I am trying to understand the practical implementation of the Gaussian process regression problem and some questions concerning a research paper.
A research paper, "Multi-View Stereo by Temporal Nonparametric Fusion" tries to solve the depth estimation of the input frames by temporally fusing the information from the previous frame by taking the output from the previous latent space encoding that is subjected to the Gaussian process.
Link to paper and code: https://aaltoml.github.io/GP-MVS/
Initially distance between the poses are calculated with the help of pose distance measure $D[P_i, P_j] = \sqrt(||t_i – t_j||^2+2/3(tr(I – R_i^TR_j))$. Poses are defined with translation vector $t$ and rotation vector $R$.
The distance D is used to construct the covariance funtion.
$k[P, P'] = \gamma^2(1+\frac{\sqrt(3)D(P,P')}{l})exp(\frac{-\sqrt{3}D[P,P']}{l})$
In order to share the temporal information between the frames indpendent GP priors to all values in $z_i$
$z_j(t) = GP(0,k(P[t],P[t']))$
$y_{j,i} = z_j(t_i)+\epsilon_{j,i}, \epsilon_{j,i} = N(0, \sigma^2) $
The model is trained in a batch of 4 in batch approach.
code
class GPlayer(nn.Module):
def __init__(self):
super(GPlayer, self).__init__()
self.gamma2 = nn.Parameter(torch.randn(1), requires_grad=True).float()

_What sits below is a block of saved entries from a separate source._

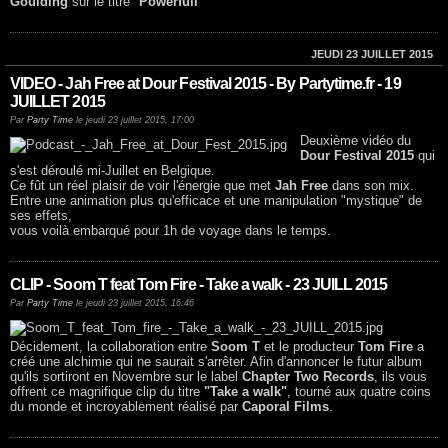
Goulding
sur le titre "
Powerfull
"
JEUDI 23 JUILLET 2015
VIDEO - Jah Free at Dour Festival 2015 - By Partytime.fr - 19
JUILLET 2015
Par
Party Time
le jeudi 23 juillet 2015, 17:00
Deuxième vidéo du
Dour Festival 2015
qui
s'est déroulé mi-Juillet en Belgique.
Ce fût un réel plaisir de voir l'énergie que met
Jah Free
dans son mix.
Entre une animation plus qu'efficace et une manipulation "mystique" de
ses effets,
vous voilà embarqué pour 1h de voyage dans le temps.
CLIP - Soom T feat Tom Fire - Take a walk - 23 JUILL 2015
Par
Party Time
le jeudi 23 juillet 2015, 16:46
Décidement, la collaboration entre
Soom T
et le producteur
Tom Fire
a
créé une alchimie qui ne saurait s'arrêter. Afin d'annoncer le futur album
qu'ils sortiront en Novembre sur le label
Chapter Two Records
, ils vous
offrent ce magnifique clip du titre
"Take a walk"
, tourné aux quatre coins
du monde et incroyablement réalisé par
Caporal Films
.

self.ell = nn.Parameter(torch.randn(1), requires_grad=True).float()
self.sigma2 = nn.Parameter(torch.randn(1), requires_grad=True).float()
def forward(self, D, Y):
'''
:param D: Distance matrix
:param Y: Stacked outputs from encoder
:return: Z: transformed latent space
'''
b,l,c,h,w = Y.size()
Y = Y.view(b,l,-1).cpu().float()
D = D.float()
K = torch.exp(self.gamma2) * (1 + math.sqrt(3) * D / torch.exp(self.ell)) * torch.exp(-math.sqrt(3) * D / torch.exp(self.ell))
I = torch.eye(l).expand(b, l, l).float()
X = torch.linalg.solve(Y, K+torch.exp(self.sigma2)*I)
Z = K.bmm(X)
Z = F.relu(Z)
return Z
My question is
-
As stated in the paper (figure 2) to calculate the output $z_i$ it takes in a. output of encoder b. previous latent space encoding c. camera pose.
So my question is, by looking at the above implementation code, I can clearly understand the model takes in $D$ and $Y$, but how the information from previous encoding output $z_i$ is passed onto to calculate $z_{i+1}$. What I understood is that the information is passed onto the next frame encoder by taking the learned information stored in $gamma2, ell, sigma2$. Is my understanding is right? -
Framing of gaussian process as linear regression problem. In the implementation code the regression problem is framed as solving AX=B.
i.e here A = Y (stacked output from encoder) and B = K+torch.exp(self.sigma2)*I (kernel+variance). So, $X = BA^{-1}$. I am facing difficulty in understand how the Gaussian process regression is framed as solving AX = B. Also why did the author multiplied $K$ with $X$ i.e $K.bmm(X)$
Best Answer
The posterior mean and variance are defined as per the definition from Carl Edward Rasmussen and Christopher K. I. Williams. Gaussian Processes for Machine Learning. MIT Press, 2006.
Now the definition of mean and variance can be calculated from the below equation
In the case mentioned in the research paper, the new test point is the input point itself, just that it is subjected to Gaussian regression. So K star transpose is nothing but the Kernel with respect to the input point itself. i.e $k_*^T = k(P,P') = C$
Now $ (C+\sigma^2I)^{-1} = (K+\sigma_n^2I)^{-1}$
$y = Y$
We need to calculate $(C+\sigma^2I)^{-1}Y$, which can be framed as solving AX=B, i.e $B = Y, A = (C+\sigma^2I)$ So, X = torch.linalg.solve(Y, K+torch.exp(self.sigma2)*I) will do the trick. Once we get X, we can multiply with C, as per the formula, and get the mean which is nothing but Z.